Countdown to Zero Day is an account of the Stuxnet worm, widely regarded as the world’s first cyberweapon. It was a computer worm that most cybersecurity analysts believe was designed to target Iranian nuclear weapons facilities. Stuxnet sparked an intense debate of the use of cyberweapons and our vulnerabilities to cyber attacks.
Most of the book follows a group of cybersecurity researchers trying to figure out what Stuxnet does. It’s a fascinating story, and Zetter clearly has an astute grab of the details. She delves fairly deep into some of the technical minutiae; the book is rife with footnotes. I appreciated this granularity, though I can see how it might be overwhelming for some.
Zetter also strives to place Stuxnet in geopolitical context, and to assess its impact on Iran’s nuclear program. She does both ably, and she clearly has access to an impressive array of sources.
While the books focuses primarily on telling Stuxnet’s tale, Zetter also examines its impact and legacy. Like many, Zetter sees Stuxnet as a wakeup call that cyber weapons can be used effectively in international relations. She also indicates that Stuxnet showed the world how effective cyber weapons are in asymmetric conflicts: they’re relatively cheap, and wealthier, more technologically advanced present larger attack surfaces and greater vulnerabilities.

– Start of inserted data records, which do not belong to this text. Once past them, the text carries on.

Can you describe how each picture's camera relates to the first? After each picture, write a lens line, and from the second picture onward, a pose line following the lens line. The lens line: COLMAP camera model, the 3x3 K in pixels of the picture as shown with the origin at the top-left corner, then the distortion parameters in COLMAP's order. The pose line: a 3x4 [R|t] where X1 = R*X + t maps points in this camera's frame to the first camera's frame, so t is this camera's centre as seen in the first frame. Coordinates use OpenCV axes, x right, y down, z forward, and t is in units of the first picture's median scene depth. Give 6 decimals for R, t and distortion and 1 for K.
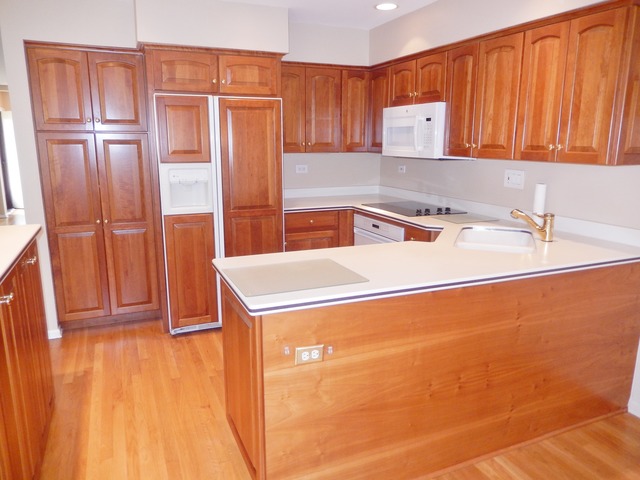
lens RADIAL K [[476.2, 0, 320.8], [0, 476.2, 240.6], [0, 0, 1]] dist [-0.004817, -0.012099]
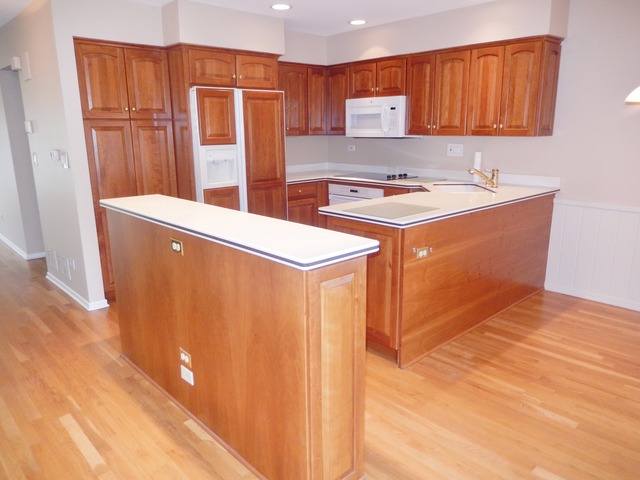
lens RADIAL K [[476.2, 0, 321.2], [0, 476.2, 238.9], [0, 0, 1]] dist [-0.004817, -0.012099]
pose [[0.942045, -0.088855, 0.323505, -0.459632], [0.082605, 0.996035, 0.033028, 0.056750], [-0.325157, -0.004391, 0.945650, -0.228183]]
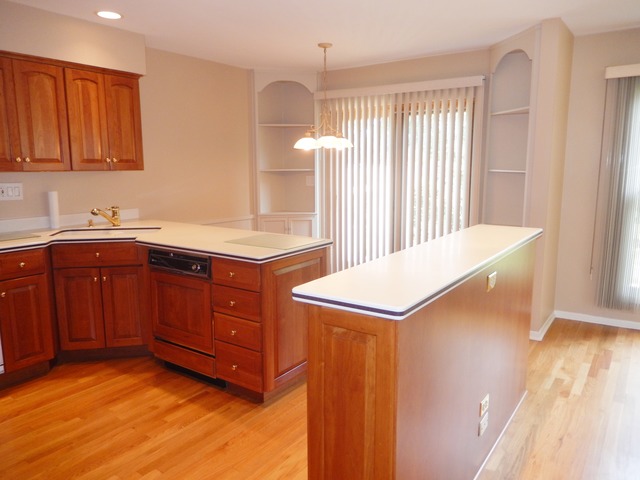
lens RADIAL K [[476.2, 0, 320.0], [0, 476.2, 241.0], [0, 0, 1]] dist [-0.004817, -0.012099]
pose [[-0.516763, -0.145417, 0.843688, -0.842269], [0.180249, 0.944900, 0.273265, -0.187463], [-0.836939, 0.293287, -0.462078, 0.931708]]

I just read another book on cyber attacks, This is How They Tell Me the World Ends by Nicole Perlroth. They’re different; Countdown to Zero Day is the story of this one cyber attack, while This is How They Tell Me the World Ends traces the history of the cyber vulnerabilities gray market. But Countdown to Zero Day is better in most ways—it’s a more cohesive story, the technical details presented much more clearly, and Zetter’s discussion of the impact of cyber attacks is much more concise than Perlroth’s. I think Countdown to Zero Day, despite being written six years earlier, Countdown anticipates most of Perlroth’s analysis and covers the important points in much less space.